Some Moroccan flour mills continue to import wheat, mill it and re-export it, mostly to African countries. Wheat imports under this customs regime (Temporary Admission or TA) totaled 135,000 tonnes during 2000-2001.
For 2001-02, indications were that the amount imported under the TA would increase to as much as 220,000 tonnes. The increase was expected as mills sought to improve capacity utilization.
Wheat imported under the TA is under strict control of Moroccan customs to ensure that it does not go into the local market. This wheat is not subject to customs duties.
Morocco continues to apply a variable duty for other bread wheat and durum imports. The system includes a flat customs duty (ad valorem) and an additional duty.
The additional duty applies when the declared price is lower than the government’s preset threshold price. The additional duty then is applied to the difference between the declared price and the threshold price.
For bread wheat, the ad valorem rate is 33.5%, with a threshold price of 2,000 dh and an additional duty of 103.5%. The ad valorem rate for durum is 21%, with a threshold price of 2,700 dh and an additional duty of 93%.
Farine Nationale accounts for as much as 50% of Morocco’s annual flour output. In 1996, total Moroccan flour production was 2 million tonnes, including 950,000 tonnes of subsidized flour, from a total wheat grind of about 2.65 million tonnes.
Morocco has about 80 large industrial mills with a capacity of about 3 million tonnes of wheat. Most are concentrated in urban areas such as Casablanca, Rabat and Fes.
Morocco’s total mixed feed production reached an estimated 1.4 million tonnes in 2001, up substantially from the 980,000 tonnes estimated in 1996. About 20% of total production is mixed on farms to avoid paying value-added taxes on mixed feed, as feed ingredients are not subject to the VAT.
Nearly 95% of Moroccan mixed feed production is for poultry and depends heavily on oilseed meal as a source of protein. Because Morocco’s oilseed production consists solely of a relatively small sunflower crop (30,000 tonnes annually), soybeans and/or meal is imported.
In November 2000, the government changed its import duty regime for oilseeds and products. At that time, the government increased duties on imported soybean meal to 25% and increased duties on oilseeds not imported by crushers to 22.5%, while cutting duties on oilseeds imported by crushers to 2.5%.
Morocco until recently had only one major crusher, Lesieur, located in Casablanca with a capacity of 1,200 tonnes day. Feed millers often had difficulties negotiating prices with the Lesieur monopoly and on several occasions protested about the poor quality of the locally produced soybean meal.
Last year, Moroccan feed millers even boycotted Lesieur for several weeks, willing to pay more for imported soybean meal in an effort to force the company to cut its prices and improve quality.

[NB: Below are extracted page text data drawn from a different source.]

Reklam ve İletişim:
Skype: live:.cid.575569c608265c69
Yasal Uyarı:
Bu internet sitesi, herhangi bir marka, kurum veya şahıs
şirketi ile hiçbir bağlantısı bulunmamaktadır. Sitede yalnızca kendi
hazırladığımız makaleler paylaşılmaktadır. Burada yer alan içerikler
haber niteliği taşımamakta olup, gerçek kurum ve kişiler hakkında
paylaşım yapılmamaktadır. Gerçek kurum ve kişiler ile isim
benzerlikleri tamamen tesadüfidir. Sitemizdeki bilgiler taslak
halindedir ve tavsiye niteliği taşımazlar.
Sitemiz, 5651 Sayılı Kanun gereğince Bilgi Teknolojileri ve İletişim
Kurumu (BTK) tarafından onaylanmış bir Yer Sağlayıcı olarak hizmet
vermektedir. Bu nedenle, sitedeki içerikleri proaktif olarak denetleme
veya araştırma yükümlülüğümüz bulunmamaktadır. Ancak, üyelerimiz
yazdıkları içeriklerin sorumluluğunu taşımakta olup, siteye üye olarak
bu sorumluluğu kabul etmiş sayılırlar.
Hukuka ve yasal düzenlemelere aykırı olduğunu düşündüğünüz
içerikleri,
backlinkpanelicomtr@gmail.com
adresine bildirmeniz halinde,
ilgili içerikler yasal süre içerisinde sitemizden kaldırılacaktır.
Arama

Feed millers are still lobbying the government to cut down the duties on imported meal and on oilseeds that are not directly imported by the crusher. But observers think it is unlikely that the government will be willing to endanger its local crushing industry by lowering the duties significantly.
But help for the millers may be at hand, as a second crushing mill has been built by a private entrepreneur near the inland city of Meknes. The company focuses primarily on olive processing and oil extraction, but the facility includes an oilseed crushing operation with an estimated capacity of 600 tonnes a day.
The new mill is expected to take advantage of its location in the middle of the major olive and sunflower growing areas in Morocco to supply competitively priced protein meals and edible oil. Also, the new mill, as a crusher, will benefit from the preferential customs duties on oilseeds imports.
The new mill could encourage Lesieur to improve quality and cut down its prices. Observers have noted that cheaper, more efficient feed could help bring down poultry meat prices, which in turn could boost stagnant consumption.